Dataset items
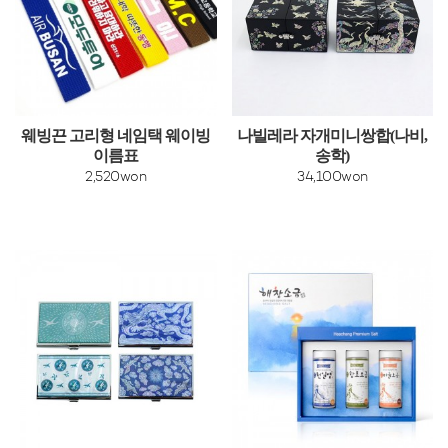
웨빙끈 고리형 네임택 웨이빙
나빌레라 자개미니쌍합(나비,
이름표
송학)
2,520won
34,100won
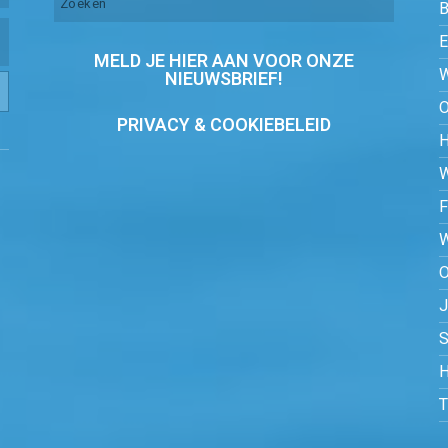
MELD JE HIER AAN VOOR ONZE
NIEUWSBRIEF!
PRIVACY & COOKIEBELEID
O
S
H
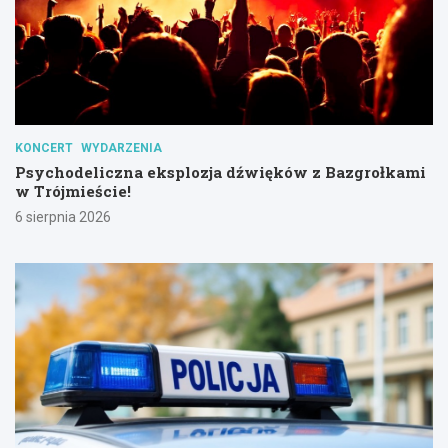
KONCERT
WYDARZENIA
Psychodeliczna eksplozja dźwięków z Bazgrołkami
w Trójmieście!
6 sierpnia 2026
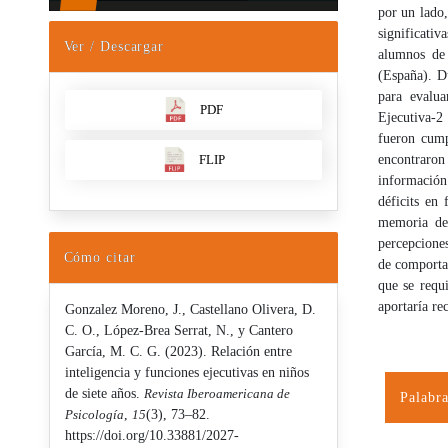
por un lado,
significativ
Ver / Descargar
alumnos de 
(España). D
para evalu
PDF
Ejecutiva-2
fueron cump
FLIP
encontraron 
información 
déficits en 
memoria de 
percepciones
Cómo citar
de comportam
que se requ
aportaría re
Gonzalez Moreno, J., Castellano Olivera, D.
C. O., López-Brea Serrat, N., y Cantero
García, M. C. G. (2023). Relación entre
inteligencia y funciones ejecutivas en niños
de siete años.
Revista Iberoamericana de
Palabra
Psicología
,
15
(3), 73–82.
https://doi.org/10.33881/2027-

● EXERCISE DIRECTIONS
Repeat the records word for word, skipping pictures.

● RESULT OF THIS EXERCISE
웨빙끈 고리형 네임택 웨이빙
나빌레라 자개미니쌍합(나비,
이름표
송학)
2,520won
34,100won
MELD JE HIER AAN VOOR ONZE
NIEUWSBRIEF!
PRIVACY & COOKIEBELEID
O
S
H
KONCERT
WYDARZENIA
Psychodeliczna eksplozja dźwięków z Bazgrołkami
w Trójmieście!
6 sierpnia 2026
por un lado,
significativ
Ver / Descargar
alumnos de 
(España). D
para evalu
PDF
Ejecutiva-2
fueron cump
FLIP
encontraron 
información 
déficits en 
memoria de 
percepciones
Cómo citar
de comportam
que se requ
aportaría re
Gonzalez Moreno, J., Castellano Olivera, D.
C. O., López-Brea Serrat, N., y Cantero
García, M. C. G. (2023). Relación entre
inteligencia y funciones ejecutivas en niños
de siete años.
Revista Iberoamericana de
Palabra
Psicología
,
15
(3), 73–82.
https://doi.org/10.33881/2027-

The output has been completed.